Rund um Lohmanns Wiesen sieht man in der Spielzeit 24/25 aus ostwestfälischer Sicht endlich einmal wieder lächelnde Gesichter. In den Vorjahren war Arminia Bielefeld von der Bundesliga in einem Rutsch in die 3. Liga gestürzt und dort sogleich wieder in den Abstiegskampf. Die Arminia hielt die Klasse nur knapp und verhinderte den Abstiegs-Hattrick. Der Vorteil davon, kein Bielefelder spielte sich so wirklich in den Fokus der anderen Vereine und Coach Mitch Kniat konnte seine Stammelf auf der Alm halten und den Kader zudem sinnvoll verstärken lassen. In Essen hingegen bekam RWE seinen erfolgreichen Kader der Spielzeit 23/24 von der zahlungskräftigeren Konkurrenz auseinandergerupft. Das Ergebnis, beide Vereine haben nun die Rollen getauscht. Bielefeld steht auf Platz 6 mit vier Zählern Differenz zum Relegationsplatz 5 Punkte sind es zum direkten Aufstieg. Anders als RWE im Vorjahr will die Arminia diese gute Situation nutzen. Vor allem spielerisch hat sich das Team sehr entwickelt. Das Routinier Fabian Klos, der eine gewissen Spielweise fast zwangsläufig vorgab, nicht mehr dabei ist, war dabei eher ein Vorteil, auch wenn Klos-Tore durchaus fehlen. Denn das Spiel der Bielefelder wirkt weitaus strukturierter als im Vorjahr.  

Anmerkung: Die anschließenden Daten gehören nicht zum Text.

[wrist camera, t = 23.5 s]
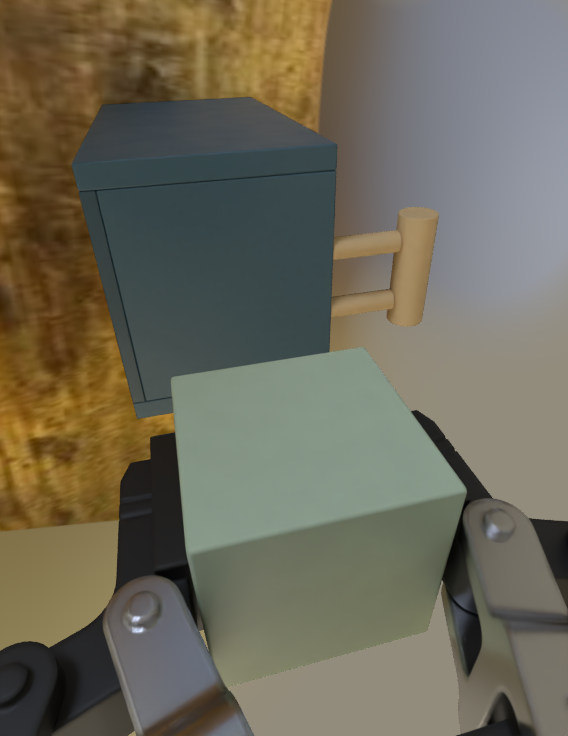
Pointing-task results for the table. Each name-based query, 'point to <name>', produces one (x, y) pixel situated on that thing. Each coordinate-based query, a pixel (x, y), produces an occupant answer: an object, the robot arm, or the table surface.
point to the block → (308, 510)
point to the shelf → (226, 239)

Im Wintertransferfenster legte man personell weiter zu, und zwar für den Sturm. Roberts Uldrikis ist mit 1,98 Meter der Inbegriff des Wandstürmers. Er spielte bereits 55 Mal international für Lettland und ersetzt auf der Alm den bisher glücklosen Andre Becker, den es nach einer Null-Tore-Bilanz für Bielefeld nun zum Liga Konkurrenten Waldhof Mannheim zieht. Zudem bekam Mitch Kniat hohes Tempo dazu. Joel Grodowski war im Vorjahr Aufstiegsheld für Preußen Münster, in Liga Zwei zündete er aber nicht wie von den Adlerträgern erhofft. Ausgerechnet zum Erzfeind nach Bielefeld zieht es Grodowski nun. Die jeweils fälligen Ablösen hat die Arminia durch die Sensationserfolge im DFB-Pokal, dort steht man als absoluter Underdog im Viertelfinale gegen Werder Bremen, bereits eindrucksvoll vorfinanziert.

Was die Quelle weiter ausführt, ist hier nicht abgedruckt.